Entry level talent (two years or less experience) waited three years to see an increase in average annual pay — and the market made up for the stagnancy with an 8% year-over-year increase to $46,315. At the other end of the spectrum, average salaries for tech professionals with at least 15 years of experience topped six-figures for the first time, growing 4% to $103,012.


2013 JOB WATCH: Top 11 metro areas for tech jobs

“Employers are recognizing and adjusting to the reality of a tight market,” said Scot Melland, CEO of Dice Holdings, in a statement. “The fact is you either pay to recruit or pay to retain and these days, at least for technology teams, companies are doing both.”

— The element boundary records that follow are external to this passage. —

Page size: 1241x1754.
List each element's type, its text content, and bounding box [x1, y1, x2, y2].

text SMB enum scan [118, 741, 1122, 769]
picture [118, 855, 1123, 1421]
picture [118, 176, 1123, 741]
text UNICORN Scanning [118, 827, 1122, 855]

Tech bonuses were slightly more frequent — 33% of respondents got one in 2012 compared to 32% in 2011 — but slightly less lucrative at an average of $8,636 (down from $8,769). [Related story: “Outlook for IT bonus pay murky”]
tech salaries

“In the early stages of the recovery, companies were staying flexible by using performance pay to reward their top performers,” Melland said. “Now, companies are writing the checks that will stick. With a 3.8% tech unemployment rate, no one wants to lose talent.”

By location, Pittsburgh tech pros saw the largest salary increase, up 18% year/year to $76,207. Six other cities also reported double-digit growth in salaries — which is the most ever registered by the Dice Salary Survey.

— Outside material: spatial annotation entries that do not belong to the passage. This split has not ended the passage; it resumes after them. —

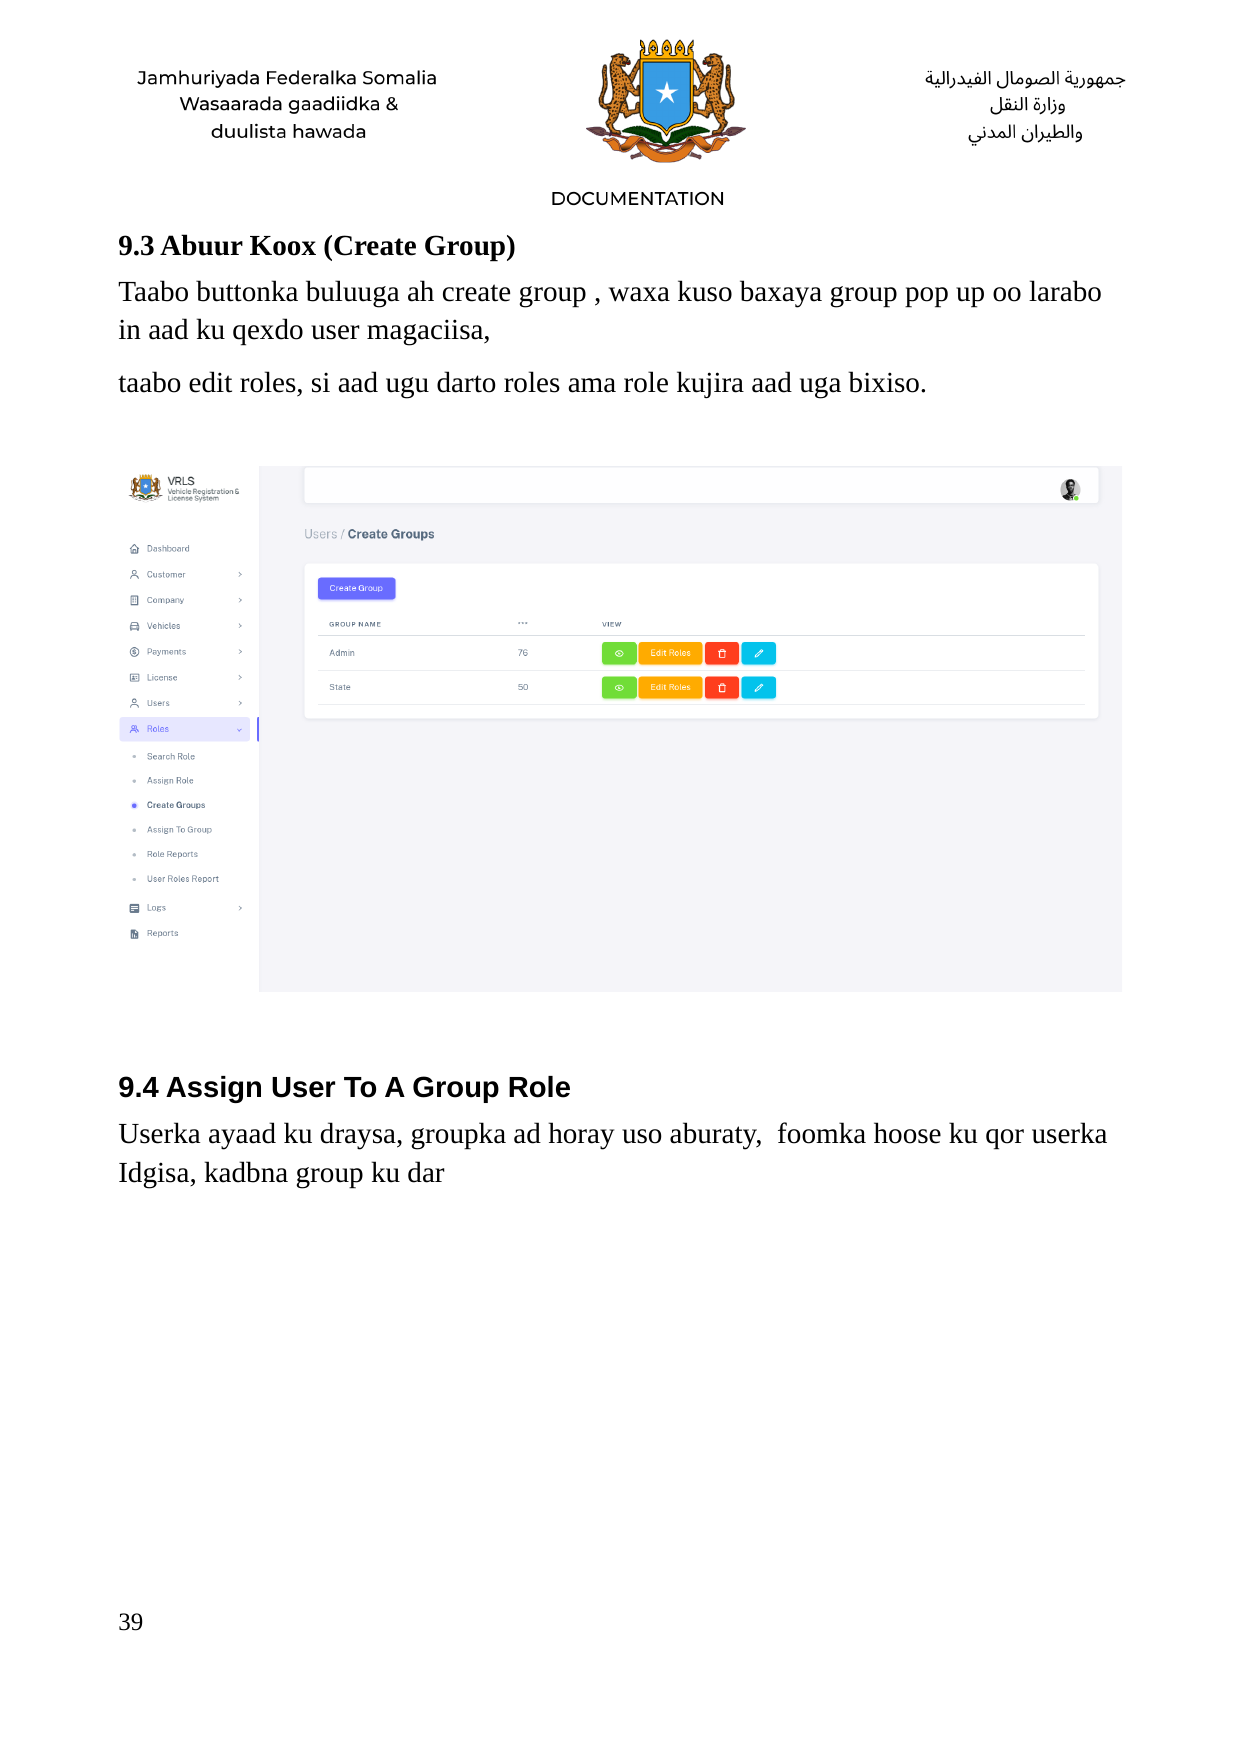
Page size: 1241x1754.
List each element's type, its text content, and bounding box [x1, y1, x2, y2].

text Userka ayaad ku draysa, groupka ad horay uso aburaty, foomka hoose ku qor userka Idgisa, kadbna group ku dar [118, 1117, 1122, 1189]
text taabo edit roles, si aad ugu darto roles ama role kujira aad uga bixiso. [118, 365, 1122, 399]
picture [118, 19, 1157, 228]
text Taabo buttonka buluuga ah create group , waxa kuso baxaya group pop up oo larabo in aad ku qexdo user magaciisa, [118, 274, 1122, 346]
picture [118, 466, 1123, 992]
subtitle 9.3 Abuur Koox (Create Group) [118, 228, 1122, 261]
subtitle 9.4 Assign User To A Group Role [118, 1071, 1122, 1104]
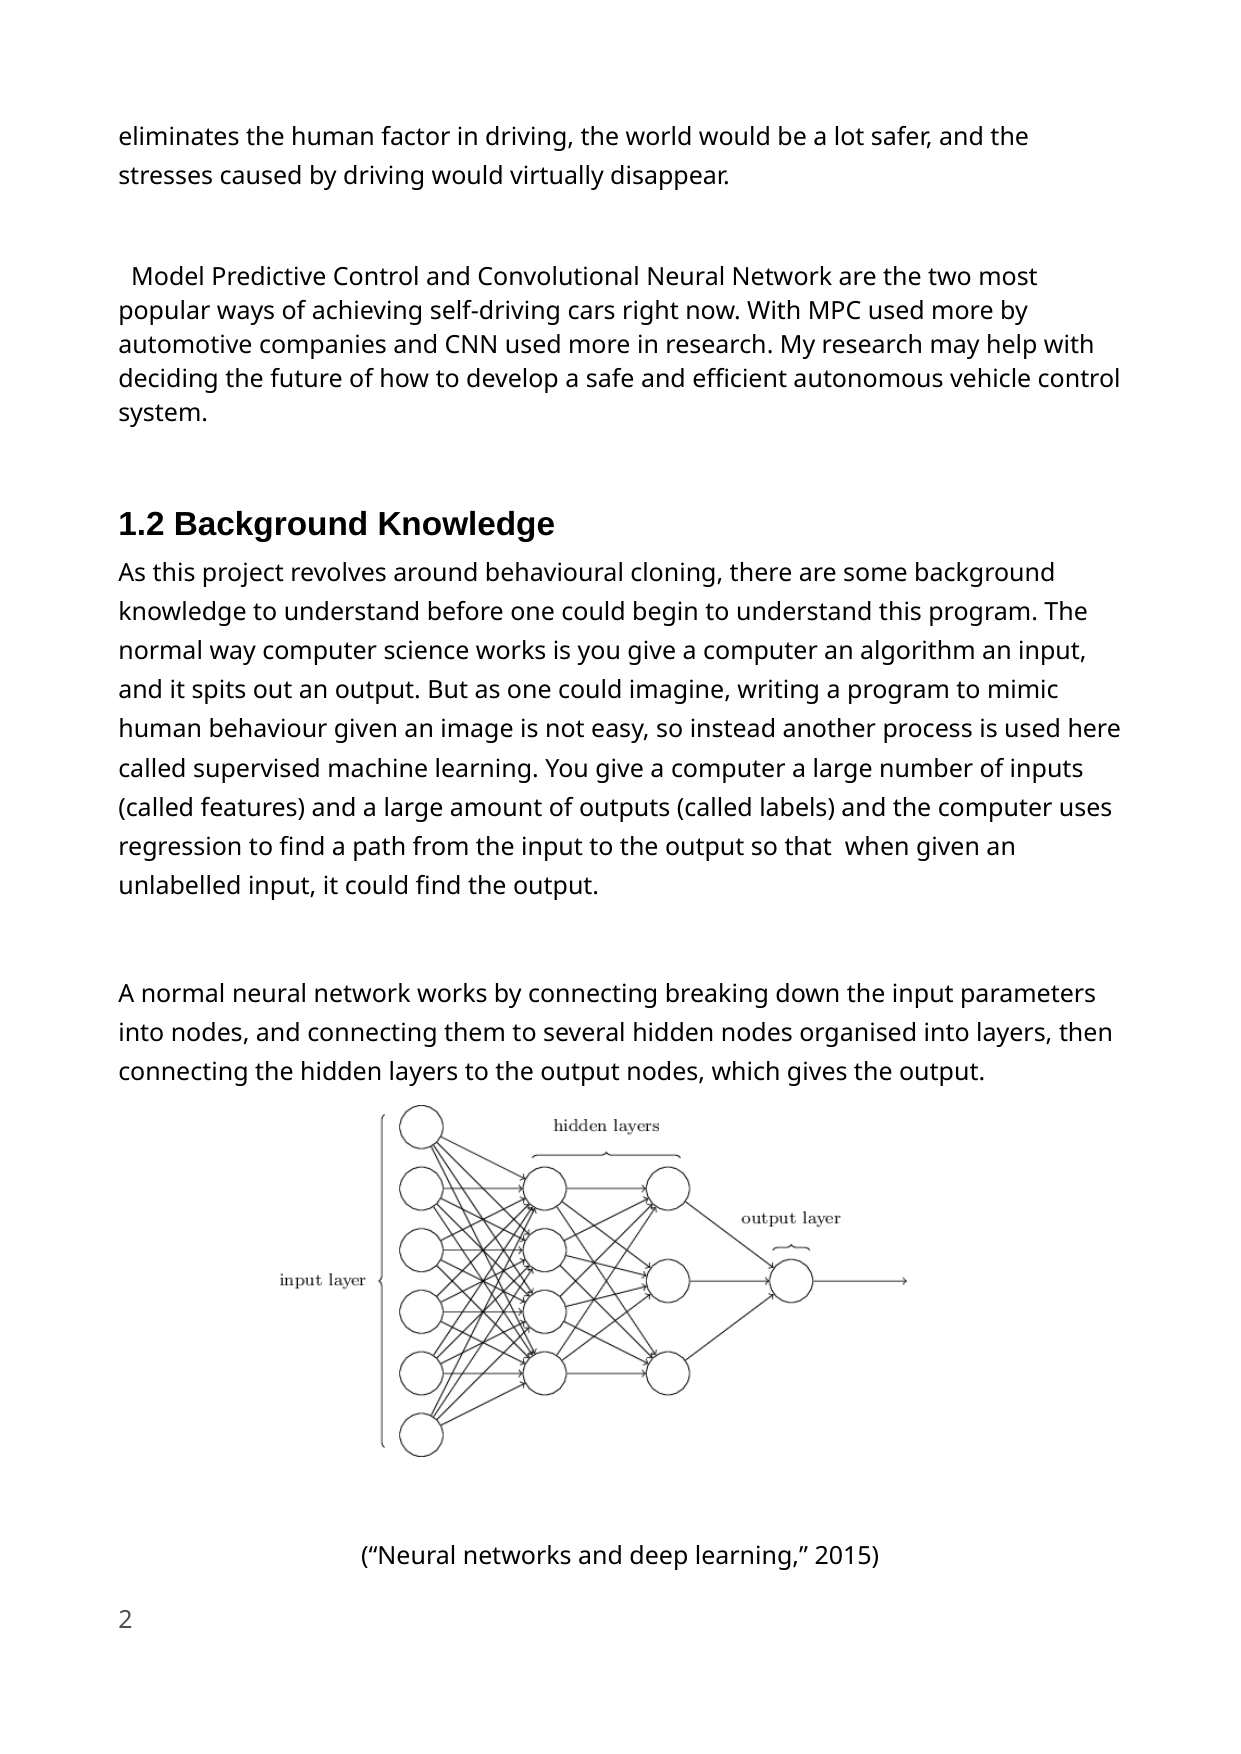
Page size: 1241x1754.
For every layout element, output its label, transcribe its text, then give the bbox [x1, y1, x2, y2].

text As this project revolves around behavioural cloning, there are some background knowledge to understand before one could begin to understand this program. The normal way computer science works is you give a computer an algorithm an input, and it spits out an output. But as one could imagine, writing a program to mimic human behaviour given an image is not easy, so instead another process is used here called supervised machine learning. You give a computer a large number of inputs (called features) and a large amount of outputs (called labels) and the computer uses regression to find a path from the input to the output so that when given an unlabelled input, it could find the output. [118, 554, 1122, 902]
text Model Predictive Control and Convolutional Neural Network are the two most popular ways of achieving self-driving cars right now. With MPC used more by automotive companies and CNN used more in research. My research may help with deciding the future of how to develop a safe and efficient autonomous vehicle control system. [118, 259, 1122, 429]
text (“Neural networks and deep learning,” 2015) [118, 1537, 1122, 1571]
text eliminates the human factor in driving, the world would be a lot safer, and the stresses caused by driving would virtually disappear. [118, 118, 1122, 191]
subtitle 1.2 Background Knowledge [118, 503, 1122, 542]
text A normal neural network works by connecting breaking down the input parameters into nodes, and connecting them to several hidden nodes organised into layers, then connecting the hidden layers to the output nodes, which gives the output. [118, 975, 1122, 1088]
picture [273, 1105, 922, 1457]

San Diego (+13% to $97,328)
St. Louis (+13% to $81,245)
Phoenix (+12% to $83,607)
Cleveland (+11% to $75,773
Orlando (+10% to $81,583)
Milwaukee (+10% to $81,670)

Silicon Valley remains the only market where tech professionals average six-figure salaries ($101,278).

Across the U.S., big data skills are in demand, as evidenced by $100,000+ salaries for tech pros who use Hadoop, NoSQL and MongoDB. By comparison, average salaries associated with cloud and virtualization are just under $90,000 and mobile salaries are closer to $80,000, Dice reports.

“We’ve heard it’s a fad, heard it’s hyped and heard it’s fleeting, yet it’s clear that data professionals are in demand and well paid,” said Alice Hill, managing director of Dice.com. “Tech professionals who analyze large data streams and strategically impact the overall business goals of a firm have an opportunity to write their own ticket. The message to employers? If you have a talented data team, hold on tight or learn the consequences of a lift-out.”

Looking ahead to the current year, 64% of tech professionals are confident they could find a favorable new job in 2013.

Dice surveyed 15,049 employed tech professionals between Sept. 24 and Nov. 16, 2012, for its annual Salary Survey.